Imprensa é oposição. O resto é armazém de secos e molhados."

(Millôr Fernandes)

segunda-feira, 23 de setembro de 2019

Como sobrevive uma sociedade que mata suas crianças?

Segunda, 23 de setembro de 2019
Da
ABJD — Associação Brasileira de Juristas pela Democracia


O Núcleo Rio de Janeiro da ABJD (Associação Brasileira de Juristas pela Democracia) manifesta, em primeiro lugar, sua profunda solidariedade a familiares e amigos de Ágatha Vitória Sales Félix, de 8 anos, assassinada, pelo Estado, com um tiro nas costas quando voltava para casa com a mãe, no Complexo do Alemão, na Zona Norte do Rio, na última sexta-feira, 20/9.

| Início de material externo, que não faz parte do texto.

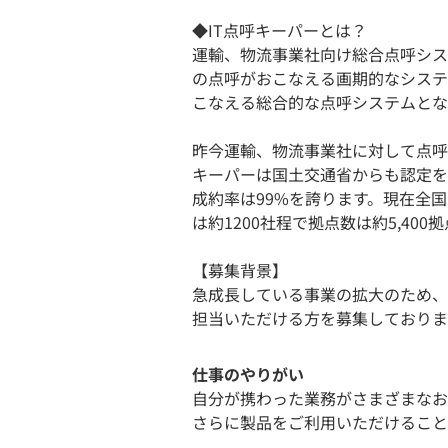
◆IT点呼キーパーとは？
運輸、物流事業社向け総合点呼シス
の点呼がおこなえる画期的なシステ
こなえる総合的な点呼システムとな
昨今運輸、物流事業社に対して点呼
キーパーは国土交通省からも認定を
成約率は99%を誇ります。現在全国
は約1200社程で拠点数は約5,4
【募集背景】
急成長している事業の拡大のため、
担当いただける方を募集しておりま
仕事のやりがい
自分が携わった業務がさまざまなお
さらに製品をご利用いただけること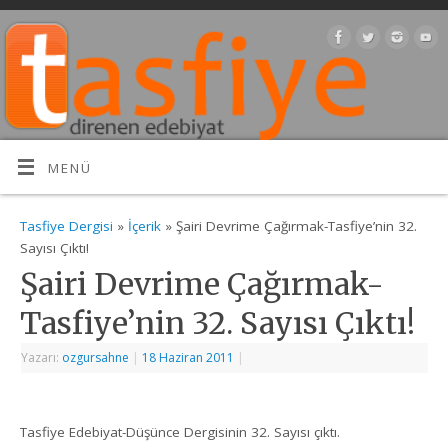
MENÜ
Tasfiye Dergisi
»
İçerik
» Şairi Devrime Çağırmak-Tasfiye’nin 32.
Sayısı Çıktı!
Şairi Devrime Çağırmak-
Tasfiye’nin 32. Sayısı Çıktı!
Yazarı:
ozgursahne
|
18 Haziran 2011
|
Tasfiye Edebiyat-Düşünce Dergisinin 32. Sayısı çıktı.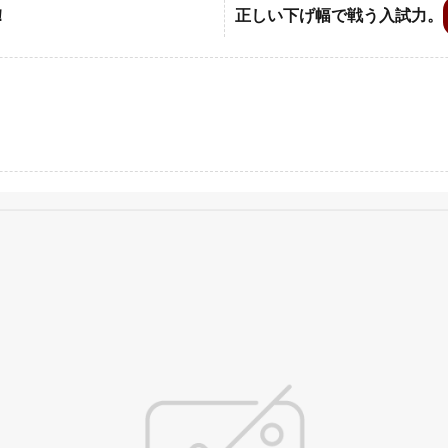
！
正しい下げ幅で戦う入試力。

Por outro lado, o Núcleo-RJ manifesta também a convicção de que a política de segurança do governo do Estado do Rio de Janeiro caminha para o genocídio.

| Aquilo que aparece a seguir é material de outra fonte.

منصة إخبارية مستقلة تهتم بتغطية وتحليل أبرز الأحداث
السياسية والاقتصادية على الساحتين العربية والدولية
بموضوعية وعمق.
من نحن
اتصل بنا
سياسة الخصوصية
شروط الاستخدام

E mais. Mesmo que não fosse filha de um trabalhador, mesmo que não falasse inglês, não dançasse balé, nem fosse estudiosa, Ágatha não deveria morrer.

Era uma menina linda, bem-cuidada, saudável. Mas se fosse excessivamente magra por conta da fome, feiosa porque ninguém lhe penteava o cabelo, ou analfabeta porque jamais havia pisado numa escola, Ágatha não deveria ser assassinada com um tiro de fuzil.

As crianças não podem ser mortas.

Como sobrevive uma sociedade que mata suas crianças, sejam elas bonitas, estudiosas ou não? Como dizia Marielle Franco, “quantos mais”?

A despeito de todos os seus predicados, Ágatha foi assassinada porque era preta e vivia numa região pobre. Fosse branca e estivesse passeando de patinetes na Zona Sul do Rio de Janeiro, ainda que descabelada e desacompanhada, dificilmente uma bala de fuzil lhe atravessaria as costas.

A violência ilegítima do estado vitimou Ágatha; mas isso só acontece por duas razões: de um lado, pela incapacidade de reação daqueles que podem ser mortos; de outro, porque essa paralisia é o resultado da ação esmagadora de uma elite profunda e historicamente racista, escravocrata e violenta.